Remove punctuation but keep hyphenated phrases in R text cleaning


Is there any effective way to remove punctuation in text but keeping hyphenated expressions, such as "accident-prone"?

I used the following function to clean my text

clean.text = function(x)
{
  # remove rt
  x = gsub("rt ", "", x)
  # remove at
  x = gsub("@\\w+", "", x)
  x = gsub("[[:punct:]]", "", x)
  x = gsub("[[:digit:]]", "", x)
  # remove http
  x = gsub("http\\w+", "", x)
  x = gsub("[ |\t]{2,}", "", x)
  x = gsub("^ ", "", x)
  x = gsub(" $", "", x)
  x = str_replace_all(x, "[^[:alnum:][:space:]'-]", " ")
  #return(x)
}

and apply it on hyphenated expressions that returned

my_text <- "accident-prone"
new_text <- clean.text(text)
new_text
[1] "accidentprone"

while my desired output is

"accident-prone"

I have referenced this thread but didn't find it worked on my situation. There must be some regex things that I haven't figured out.
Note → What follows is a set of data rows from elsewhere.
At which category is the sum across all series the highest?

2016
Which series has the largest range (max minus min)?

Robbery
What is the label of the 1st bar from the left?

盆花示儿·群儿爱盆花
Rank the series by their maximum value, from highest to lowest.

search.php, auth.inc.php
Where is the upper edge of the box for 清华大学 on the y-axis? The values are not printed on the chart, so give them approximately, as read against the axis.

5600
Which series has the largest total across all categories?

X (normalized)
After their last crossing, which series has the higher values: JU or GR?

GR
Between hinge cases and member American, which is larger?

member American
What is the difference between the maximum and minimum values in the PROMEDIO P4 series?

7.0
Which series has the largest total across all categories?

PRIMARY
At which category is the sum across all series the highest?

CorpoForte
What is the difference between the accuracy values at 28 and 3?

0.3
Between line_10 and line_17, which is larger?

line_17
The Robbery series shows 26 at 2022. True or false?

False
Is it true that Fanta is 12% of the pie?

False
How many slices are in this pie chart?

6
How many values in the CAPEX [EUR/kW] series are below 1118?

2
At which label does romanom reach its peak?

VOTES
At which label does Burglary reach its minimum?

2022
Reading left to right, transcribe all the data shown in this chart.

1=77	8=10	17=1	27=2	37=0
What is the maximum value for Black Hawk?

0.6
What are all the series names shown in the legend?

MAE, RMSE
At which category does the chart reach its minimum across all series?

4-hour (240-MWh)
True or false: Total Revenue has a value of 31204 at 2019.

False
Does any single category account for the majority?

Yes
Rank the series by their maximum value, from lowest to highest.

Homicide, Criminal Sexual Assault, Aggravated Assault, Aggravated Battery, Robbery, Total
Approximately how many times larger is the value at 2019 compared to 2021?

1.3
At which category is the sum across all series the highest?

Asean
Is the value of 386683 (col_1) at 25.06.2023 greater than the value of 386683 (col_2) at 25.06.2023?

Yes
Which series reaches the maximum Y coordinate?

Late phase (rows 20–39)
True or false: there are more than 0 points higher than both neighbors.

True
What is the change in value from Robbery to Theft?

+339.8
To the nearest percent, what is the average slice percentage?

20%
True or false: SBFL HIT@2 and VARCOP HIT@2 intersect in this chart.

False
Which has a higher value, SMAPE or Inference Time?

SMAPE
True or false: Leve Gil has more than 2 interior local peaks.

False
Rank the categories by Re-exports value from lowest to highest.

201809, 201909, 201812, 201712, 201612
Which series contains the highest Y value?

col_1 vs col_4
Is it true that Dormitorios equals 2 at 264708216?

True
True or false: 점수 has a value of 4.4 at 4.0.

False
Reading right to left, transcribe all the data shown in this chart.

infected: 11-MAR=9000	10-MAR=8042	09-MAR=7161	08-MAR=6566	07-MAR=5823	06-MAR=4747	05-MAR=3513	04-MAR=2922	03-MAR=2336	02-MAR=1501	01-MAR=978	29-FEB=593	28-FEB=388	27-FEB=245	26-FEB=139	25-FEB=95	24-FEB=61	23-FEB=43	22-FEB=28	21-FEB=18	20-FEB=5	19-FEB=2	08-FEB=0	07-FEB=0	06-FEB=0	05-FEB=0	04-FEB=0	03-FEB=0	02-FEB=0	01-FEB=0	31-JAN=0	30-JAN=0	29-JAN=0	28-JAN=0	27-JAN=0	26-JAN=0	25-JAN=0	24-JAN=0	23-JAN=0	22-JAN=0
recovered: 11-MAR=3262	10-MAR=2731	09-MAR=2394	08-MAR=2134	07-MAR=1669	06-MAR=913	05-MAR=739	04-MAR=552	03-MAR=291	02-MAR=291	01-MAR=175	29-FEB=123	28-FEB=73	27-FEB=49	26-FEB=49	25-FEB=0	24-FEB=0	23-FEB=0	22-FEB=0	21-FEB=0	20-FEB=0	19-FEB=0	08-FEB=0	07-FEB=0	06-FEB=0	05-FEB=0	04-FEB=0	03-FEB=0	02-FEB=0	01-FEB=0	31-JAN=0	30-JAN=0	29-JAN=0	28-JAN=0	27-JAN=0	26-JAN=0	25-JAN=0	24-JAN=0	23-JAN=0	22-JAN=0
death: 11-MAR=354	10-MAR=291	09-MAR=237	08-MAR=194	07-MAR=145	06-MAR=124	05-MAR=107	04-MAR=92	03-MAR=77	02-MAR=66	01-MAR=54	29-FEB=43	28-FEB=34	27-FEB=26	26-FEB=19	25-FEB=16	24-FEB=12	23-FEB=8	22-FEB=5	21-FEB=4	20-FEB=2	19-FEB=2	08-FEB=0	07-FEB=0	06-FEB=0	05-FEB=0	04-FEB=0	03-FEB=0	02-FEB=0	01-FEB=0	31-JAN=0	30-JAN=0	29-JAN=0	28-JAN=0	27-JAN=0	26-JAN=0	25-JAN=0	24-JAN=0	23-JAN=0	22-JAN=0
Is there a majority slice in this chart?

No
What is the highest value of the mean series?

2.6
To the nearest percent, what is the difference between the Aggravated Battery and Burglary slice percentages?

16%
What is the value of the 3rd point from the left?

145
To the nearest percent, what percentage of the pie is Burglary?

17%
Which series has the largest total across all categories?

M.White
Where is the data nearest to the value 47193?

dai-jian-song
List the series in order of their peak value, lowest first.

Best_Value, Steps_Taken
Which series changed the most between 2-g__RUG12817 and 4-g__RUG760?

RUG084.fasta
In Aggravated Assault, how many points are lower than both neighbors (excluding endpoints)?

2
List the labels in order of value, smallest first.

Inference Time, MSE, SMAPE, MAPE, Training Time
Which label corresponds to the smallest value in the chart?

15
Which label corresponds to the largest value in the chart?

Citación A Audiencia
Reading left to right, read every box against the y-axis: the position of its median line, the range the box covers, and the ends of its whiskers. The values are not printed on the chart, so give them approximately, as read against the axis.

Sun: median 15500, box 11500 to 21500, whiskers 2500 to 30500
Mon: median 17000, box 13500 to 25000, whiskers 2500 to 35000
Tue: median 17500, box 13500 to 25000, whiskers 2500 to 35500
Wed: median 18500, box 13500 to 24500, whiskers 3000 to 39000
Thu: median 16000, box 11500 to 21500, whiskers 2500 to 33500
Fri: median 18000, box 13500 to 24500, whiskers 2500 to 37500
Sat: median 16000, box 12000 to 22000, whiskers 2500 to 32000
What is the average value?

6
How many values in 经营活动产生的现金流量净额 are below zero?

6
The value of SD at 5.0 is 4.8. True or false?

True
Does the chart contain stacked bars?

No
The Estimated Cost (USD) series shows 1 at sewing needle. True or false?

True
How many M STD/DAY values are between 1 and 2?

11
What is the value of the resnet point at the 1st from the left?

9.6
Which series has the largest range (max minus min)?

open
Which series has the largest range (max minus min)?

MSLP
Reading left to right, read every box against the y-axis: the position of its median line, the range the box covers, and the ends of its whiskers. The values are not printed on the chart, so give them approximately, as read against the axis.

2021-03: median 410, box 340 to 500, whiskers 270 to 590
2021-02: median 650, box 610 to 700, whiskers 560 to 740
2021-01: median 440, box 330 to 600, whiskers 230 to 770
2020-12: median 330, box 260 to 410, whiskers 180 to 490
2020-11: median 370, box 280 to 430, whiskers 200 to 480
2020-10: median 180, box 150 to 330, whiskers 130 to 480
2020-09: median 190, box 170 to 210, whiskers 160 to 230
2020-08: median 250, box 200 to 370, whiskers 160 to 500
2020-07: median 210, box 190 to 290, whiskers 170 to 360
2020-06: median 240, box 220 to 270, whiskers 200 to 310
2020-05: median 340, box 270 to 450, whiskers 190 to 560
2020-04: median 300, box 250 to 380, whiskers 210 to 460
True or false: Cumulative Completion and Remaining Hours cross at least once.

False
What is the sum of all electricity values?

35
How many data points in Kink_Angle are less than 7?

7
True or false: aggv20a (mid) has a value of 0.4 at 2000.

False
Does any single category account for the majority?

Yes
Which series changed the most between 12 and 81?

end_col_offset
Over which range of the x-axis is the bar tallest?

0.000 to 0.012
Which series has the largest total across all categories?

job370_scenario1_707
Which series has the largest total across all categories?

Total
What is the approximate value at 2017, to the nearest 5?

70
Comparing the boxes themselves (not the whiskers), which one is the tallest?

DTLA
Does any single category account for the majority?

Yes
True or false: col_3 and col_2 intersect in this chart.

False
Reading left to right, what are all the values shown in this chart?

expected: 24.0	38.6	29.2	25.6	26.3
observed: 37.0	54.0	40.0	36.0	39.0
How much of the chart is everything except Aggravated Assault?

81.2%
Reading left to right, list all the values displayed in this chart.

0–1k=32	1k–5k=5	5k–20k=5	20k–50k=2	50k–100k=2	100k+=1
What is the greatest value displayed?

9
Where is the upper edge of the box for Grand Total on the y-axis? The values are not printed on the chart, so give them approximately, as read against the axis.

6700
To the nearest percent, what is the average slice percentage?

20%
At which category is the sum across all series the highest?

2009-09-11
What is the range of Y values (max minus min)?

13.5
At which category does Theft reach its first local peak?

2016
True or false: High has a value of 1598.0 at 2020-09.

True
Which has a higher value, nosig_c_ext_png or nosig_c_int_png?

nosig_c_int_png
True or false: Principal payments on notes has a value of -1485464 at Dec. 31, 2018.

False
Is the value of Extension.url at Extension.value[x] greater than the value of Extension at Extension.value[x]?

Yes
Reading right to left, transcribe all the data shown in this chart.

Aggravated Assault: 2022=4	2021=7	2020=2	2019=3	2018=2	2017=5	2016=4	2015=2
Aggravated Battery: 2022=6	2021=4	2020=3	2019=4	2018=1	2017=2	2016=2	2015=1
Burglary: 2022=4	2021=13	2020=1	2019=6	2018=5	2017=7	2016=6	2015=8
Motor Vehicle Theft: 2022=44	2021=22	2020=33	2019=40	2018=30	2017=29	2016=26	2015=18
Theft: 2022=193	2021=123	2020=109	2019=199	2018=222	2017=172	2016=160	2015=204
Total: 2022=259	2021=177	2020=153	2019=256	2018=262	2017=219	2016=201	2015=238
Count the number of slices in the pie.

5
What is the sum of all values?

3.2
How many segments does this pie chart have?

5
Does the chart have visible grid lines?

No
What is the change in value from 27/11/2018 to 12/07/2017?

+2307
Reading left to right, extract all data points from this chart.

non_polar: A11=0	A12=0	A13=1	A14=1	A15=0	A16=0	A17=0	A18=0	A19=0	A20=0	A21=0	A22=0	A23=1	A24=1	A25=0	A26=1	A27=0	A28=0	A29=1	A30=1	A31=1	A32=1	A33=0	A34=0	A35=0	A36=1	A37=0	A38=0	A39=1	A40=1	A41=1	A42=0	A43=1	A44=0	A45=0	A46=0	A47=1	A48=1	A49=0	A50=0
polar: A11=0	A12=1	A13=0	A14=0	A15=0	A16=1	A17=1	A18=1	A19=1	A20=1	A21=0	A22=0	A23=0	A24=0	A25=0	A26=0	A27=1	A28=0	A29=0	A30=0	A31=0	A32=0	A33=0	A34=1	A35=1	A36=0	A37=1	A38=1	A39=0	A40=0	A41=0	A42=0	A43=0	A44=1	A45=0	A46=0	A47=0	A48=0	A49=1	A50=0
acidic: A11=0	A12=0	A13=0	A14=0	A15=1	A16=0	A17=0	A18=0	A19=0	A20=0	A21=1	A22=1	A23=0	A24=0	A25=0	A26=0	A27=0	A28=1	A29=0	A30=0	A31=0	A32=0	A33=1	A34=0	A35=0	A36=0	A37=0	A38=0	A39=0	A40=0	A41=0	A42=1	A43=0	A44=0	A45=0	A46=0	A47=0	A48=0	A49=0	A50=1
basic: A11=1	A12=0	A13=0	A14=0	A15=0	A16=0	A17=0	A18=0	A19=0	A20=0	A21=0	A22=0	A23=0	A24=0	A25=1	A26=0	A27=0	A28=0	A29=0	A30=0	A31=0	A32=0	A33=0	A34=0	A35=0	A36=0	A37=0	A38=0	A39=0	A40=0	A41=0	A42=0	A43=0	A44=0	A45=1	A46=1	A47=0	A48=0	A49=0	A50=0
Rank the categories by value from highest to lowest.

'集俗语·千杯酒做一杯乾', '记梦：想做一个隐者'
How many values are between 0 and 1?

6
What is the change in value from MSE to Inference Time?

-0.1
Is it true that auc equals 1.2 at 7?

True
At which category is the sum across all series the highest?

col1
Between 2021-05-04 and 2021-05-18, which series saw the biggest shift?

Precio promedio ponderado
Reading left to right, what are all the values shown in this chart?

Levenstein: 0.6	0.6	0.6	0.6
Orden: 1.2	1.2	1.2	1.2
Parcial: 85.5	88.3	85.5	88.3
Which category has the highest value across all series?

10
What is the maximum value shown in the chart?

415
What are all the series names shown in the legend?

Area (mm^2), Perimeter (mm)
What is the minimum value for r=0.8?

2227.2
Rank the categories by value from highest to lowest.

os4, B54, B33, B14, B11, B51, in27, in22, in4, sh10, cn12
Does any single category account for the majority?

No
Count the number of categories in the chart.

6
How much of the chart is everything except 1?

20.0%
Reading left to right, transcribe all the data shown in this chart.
It will be really appreciated if someone could enlighten me on this.


Solution

  • Putting my two cents in, you could use (*SKIP)(*FAIL) with perl = TRUE and remove any non-word characters:

    data <- c("my-test of #$%^&*", "accident-prone")
    (gsub("(?<![^\\w])[- ](?=\\w)(*SKIP)(*FAIL)|\\W+", "", data, perl = TRUE))
    

    Resulting in

    [1] "my-test of"     "accident-prone"
    

    See a demo on regex101.com.


    Here the idea is to match what you want to keep

    (?<![^\\w])[- ](?=\\w)
    # a whitespace or a dash between two word characters
    # or at the very beginning of the string
    

    let these fail with (*SKIP)(*FAIL) and put what you want to be removed on the right side of the alternation, in this case

    \W+
    

    effectively removing any non-word-characters not between word characters.
    You'd need to provide more examples for testing though.